As each youth finished, I asked the group to stop and listen to the youth describe the relationship. Confidentiality prevents me from sharing the drawings or stories with you, but it was very moving. Some youth talked about current significant others. Some talked about a future life. Some talked about damaging relationships and how they hoped to heal from them someday. Some talked about supportive relationships with people they had lost contact with or people who had died.

This exercise left me amazed at how complex we all are. We experience this life in connection with others no matter whether we embrace relationships or whether we avoid them. Relationships come from all sorts of sources (relatives, friends, family, fantasy) and with all sorts of intentions (loving, hurtful, supportive, damaging, healing). We attribute many of our struggles to difficult relationships and perhaps we are totally right about that.

After doing this for 5 years (and one of my mentors has been doing this for more like 25 years so I know that I’m still a “newbie”), I’m totally convinced that the one characteristic that all homeless share (or come the closest to sharing) is the lack of an effective support network. They aren’t connected anymore. And I’m convinced that relief is great, but healing won’t occur and their life won’t be full until they are able to form and maintain an effective support network.
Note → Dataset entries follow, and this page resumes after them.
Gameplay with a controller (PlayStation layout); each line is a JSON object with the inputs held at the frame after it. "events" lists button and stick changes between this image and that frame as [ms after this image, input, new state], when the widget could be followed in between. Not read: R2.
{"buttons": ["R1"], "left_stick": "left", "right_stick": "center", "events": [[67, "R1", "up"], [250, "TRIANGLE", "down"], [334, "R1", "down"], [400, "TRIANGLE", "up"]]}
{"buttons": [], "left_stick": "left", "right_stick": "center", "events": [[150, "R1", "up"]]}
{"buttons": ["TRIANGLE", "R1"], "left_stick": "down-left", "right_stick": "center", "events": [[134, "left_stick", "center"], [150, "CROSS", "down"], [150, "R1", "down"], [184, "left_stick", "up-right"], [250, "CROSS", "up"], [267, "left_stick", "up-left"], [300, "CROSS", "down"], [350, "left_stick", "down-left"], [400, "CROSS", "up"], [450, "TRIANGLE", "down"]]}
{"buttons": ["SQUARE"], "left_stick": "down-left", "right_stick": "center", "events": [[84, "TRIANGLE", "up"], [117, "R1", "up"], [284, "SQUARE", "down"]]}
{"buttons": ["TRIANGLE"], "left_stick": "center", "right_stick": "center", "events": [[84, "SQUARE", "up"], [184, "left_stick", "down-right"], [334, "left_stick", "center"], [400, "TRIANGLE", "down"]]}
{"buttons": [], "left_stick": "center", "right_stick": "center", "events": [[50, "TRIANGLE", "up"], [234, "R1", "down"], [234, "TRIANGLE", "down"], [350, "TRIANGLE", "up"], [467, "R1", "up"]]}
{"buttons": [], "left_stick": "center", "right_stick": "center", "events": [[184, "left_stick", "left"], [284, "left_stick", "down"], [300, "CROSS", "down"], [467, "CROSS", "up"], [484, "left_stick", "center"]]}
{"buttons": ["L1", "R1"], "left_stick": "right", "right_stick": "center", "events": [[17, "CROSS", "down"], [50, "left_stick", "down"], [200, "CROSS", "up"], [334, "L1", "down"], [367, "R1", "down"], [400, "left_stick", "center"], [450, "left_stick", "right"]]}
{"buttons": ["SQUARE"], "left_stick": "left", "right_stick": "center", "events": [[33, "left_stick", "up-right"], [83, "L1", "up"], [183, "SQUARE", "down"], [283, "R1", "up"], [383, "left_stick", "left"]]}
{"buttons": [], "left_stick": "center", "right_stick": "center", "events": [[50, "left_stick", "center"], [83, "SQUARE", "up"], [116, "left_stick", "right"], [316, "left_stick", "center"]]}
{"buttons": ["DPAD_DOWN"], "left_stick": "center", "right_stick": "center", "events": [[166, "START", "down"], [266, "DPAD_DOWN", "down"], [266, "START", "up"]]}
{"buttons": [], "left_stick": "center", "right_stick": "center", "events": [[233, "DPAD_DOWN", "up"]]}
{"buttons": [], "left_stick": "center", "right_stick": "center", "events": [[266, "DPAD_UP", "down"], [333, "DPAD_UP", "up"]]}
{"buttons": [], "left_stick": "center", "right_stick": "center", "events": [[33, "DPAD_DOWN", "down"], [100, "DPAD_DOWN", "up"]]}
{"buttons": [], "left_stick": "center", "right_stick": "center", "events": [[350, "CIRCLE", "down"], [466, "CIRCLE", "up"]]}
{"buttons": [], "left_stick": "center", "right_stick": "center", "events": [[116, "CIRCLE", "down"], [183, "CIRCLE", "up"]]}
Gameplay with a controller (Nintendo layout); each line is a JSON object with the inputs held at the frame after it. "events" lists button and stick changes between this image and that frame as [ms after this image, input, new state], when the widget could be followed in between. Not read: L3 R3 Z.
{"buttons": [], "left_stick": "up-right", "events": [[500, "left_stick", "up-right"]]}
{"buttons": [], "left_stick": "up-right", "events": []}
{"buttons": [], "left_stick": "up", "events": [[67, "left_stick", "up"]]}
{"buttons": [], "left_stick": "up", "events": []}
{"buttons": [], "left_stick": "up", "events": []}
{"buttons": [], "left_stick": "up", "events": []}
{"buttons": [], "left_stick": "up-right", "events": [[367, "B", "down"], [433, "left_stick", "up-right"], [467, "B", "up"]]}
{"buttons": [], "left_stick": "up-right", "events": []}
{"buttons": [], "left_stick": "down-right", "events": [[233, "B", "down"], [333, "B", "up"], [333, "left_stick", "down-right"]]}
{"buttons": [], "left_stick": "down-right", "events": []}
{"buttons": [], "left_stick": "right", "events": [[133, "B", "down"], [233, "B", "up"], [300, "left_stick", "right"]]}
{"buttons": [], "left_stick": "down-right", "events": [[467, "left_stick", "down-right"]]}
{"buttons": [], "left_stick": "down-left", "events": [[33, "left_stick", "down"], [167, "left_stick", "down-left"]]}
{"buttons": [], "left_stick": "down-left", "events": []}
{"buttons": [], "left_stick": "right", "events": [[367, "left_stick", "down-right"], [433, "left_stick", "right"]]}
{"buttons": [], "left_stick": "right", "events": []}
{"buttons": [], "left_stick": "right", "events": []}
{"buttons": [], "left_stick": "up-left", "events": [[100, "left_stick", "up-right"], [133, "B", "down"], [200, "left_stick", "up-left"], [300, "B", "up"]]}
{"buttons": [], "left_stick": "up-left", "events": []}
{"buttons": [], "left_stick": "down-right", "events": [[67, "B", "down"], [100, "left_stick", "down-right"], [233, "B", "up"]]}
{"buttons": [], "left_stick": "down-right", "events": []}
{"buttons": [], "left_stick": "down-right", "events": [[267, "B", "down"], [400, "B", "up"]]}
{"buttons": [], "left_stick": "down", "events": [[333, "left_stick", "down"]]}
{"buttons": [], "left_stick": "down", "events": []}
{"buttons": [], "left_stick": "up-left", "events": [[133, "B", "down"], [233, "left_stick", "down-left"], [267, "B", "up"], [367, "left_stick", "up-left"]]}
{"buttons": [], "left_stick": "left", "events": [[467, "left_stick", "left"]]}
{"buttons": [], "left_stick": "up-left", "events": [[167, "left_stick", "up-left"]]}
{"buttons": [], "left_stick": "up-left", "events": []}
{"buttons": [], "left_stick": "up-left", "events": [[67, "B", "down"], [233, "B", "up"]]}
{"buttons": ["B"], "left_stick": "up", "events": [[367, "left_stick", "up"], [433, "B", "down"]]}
The greatest relationship of all that waits for most of the street youth is a transforming relationship with Jesus Christ. Some have this relationship already, but it’s quite rare, I would say. The majority have encountered and evaluated the concepts of a relationship with God (through the eyes of family members, friends, or Christians they have encountered along their journey) and rejected them. (And I would say the two top reasons for rejection are that they youth judged the person to be hypocritical or the youth felt judged by the person who was conveying the Christian message.) However, my calling is to reintroduce them one more time to a restoring and life transforming relationship with God. And I know the youth yearn for this relationship. About 25% of the pictures drawn had an element that included a restored relationship with the “universe”, with God, or that mourned a lost relationship with someone who had brought order into their life. In most cases, religion and church were directly mentioned as characteristics of the person who had once anchored their life but who had been lost to them through death or separation.

Let us pray that continued planting of seeds, continued patience, and continued love by the body of Christ will eventually enable a restored relationship! Amen.